Largest massacre of journalists ever takes place prior to elections
The journalists were part of a convoy of relatives and supporters on their way to file candidacy papers for gubernatorial candidate and local mayor Ismael Mangudadatu in the province of Maguindanao, on Mindanao island, report IFEX members. The group included Mangudadatu's wife, Genalyn, and other relatives.
About 100 gunmen seized the convoy in the morning and slaughtered the group in order to prevent them from reaching the electoral bureau, report IFEX members. Their bodies were found at different sites later in the day. News reports say at least 13 of the dead were women. The massacre will likely trigger reprisal and extra-judicial killings, says CMFR, increasing the level of violence in Maguindanao and throughout the Philippines
News reports say attacks on candidates and supporters during campaign periods are common throughout the Philippines, with close to 100 killed in 2007 local elections.
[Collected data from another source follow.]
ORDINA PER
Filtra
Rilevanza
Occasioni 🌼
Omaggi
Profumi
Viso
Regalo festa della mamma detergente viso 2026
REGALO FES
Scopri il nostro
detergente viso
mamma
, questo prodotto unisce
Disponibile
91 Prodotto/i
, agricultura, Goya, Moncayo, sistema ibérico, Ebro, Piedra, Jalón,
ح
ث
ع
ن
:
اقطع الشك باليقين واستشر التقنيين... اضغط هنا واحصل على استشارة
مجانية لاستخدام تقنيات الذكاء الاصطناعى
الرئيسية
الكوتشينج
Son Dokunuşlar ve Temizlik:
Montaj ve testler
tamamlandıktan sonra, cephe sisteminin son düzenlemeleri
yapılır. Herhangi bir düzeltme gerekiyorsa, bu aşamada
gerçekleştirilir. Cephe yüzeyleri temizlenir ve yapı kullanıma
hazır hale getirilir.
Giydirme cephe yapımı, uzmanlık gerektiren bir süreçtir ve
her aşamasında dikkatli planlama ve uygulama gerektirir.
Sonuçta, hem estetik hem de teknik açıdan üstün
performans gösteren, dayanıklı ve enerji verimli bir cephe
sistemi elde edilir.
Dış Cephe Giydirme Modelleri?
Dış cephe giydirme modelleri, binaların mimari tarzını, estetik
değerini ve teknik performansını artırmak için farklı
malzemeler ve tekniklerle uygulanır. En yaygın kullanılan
But election violence is more extreme in Maguindanao, which is predominantly Muslim, with its Islamic insurgency and history of clan wars.
According to the International Press Institute (IPI), several local politicians and warlords are believed to operate armed militias of their own, and fighting between factions is common in Maguindanao. The gunmen were alleged to be relatives and political allies of the Ampatuan clan, currently in control of the area, reports the Southeast Asian Press Alliance (SEAPA). Mangudadatu intended to challenge local political leader Datu Andal Ampatuan for the provincial governor's office, report IFEX members. Cycles of revenge between the Mangudadatus and the Ampatuans are linked to a culture of impunity fostered by national leaders, comments CMFR.
The gunmen included two policemen connected to the province's governor, a supporter of President Gloria Arroyo, alleges Reporters Without Borders (RSF). Arroyo has declared a state of emergency in Maguindanao, Sultan Kudarat and Cotabato City, reports CMFR. This declaration will provide legal cover for the police and military, known for being impartial to different factions, to prevent the media from covering political rivalries, exacerbating the culture of impunity that is behind the current tragedy.
The massacre has had an instant chilling effect on the media, reports ARTICLE 19. Some journalists have refused to travel to the area to report on the incident, fearing further violence. "Free and fair elections cannot take place when the right to free expression is seriously threatened. This includes the right of everyone to express their political viewpoints and of journalists to report on political activities without intimidation."
The 23 November killings have increased the number of Filipino journalists slain in the line of duty this year from 3 to 24, according to IFEX members.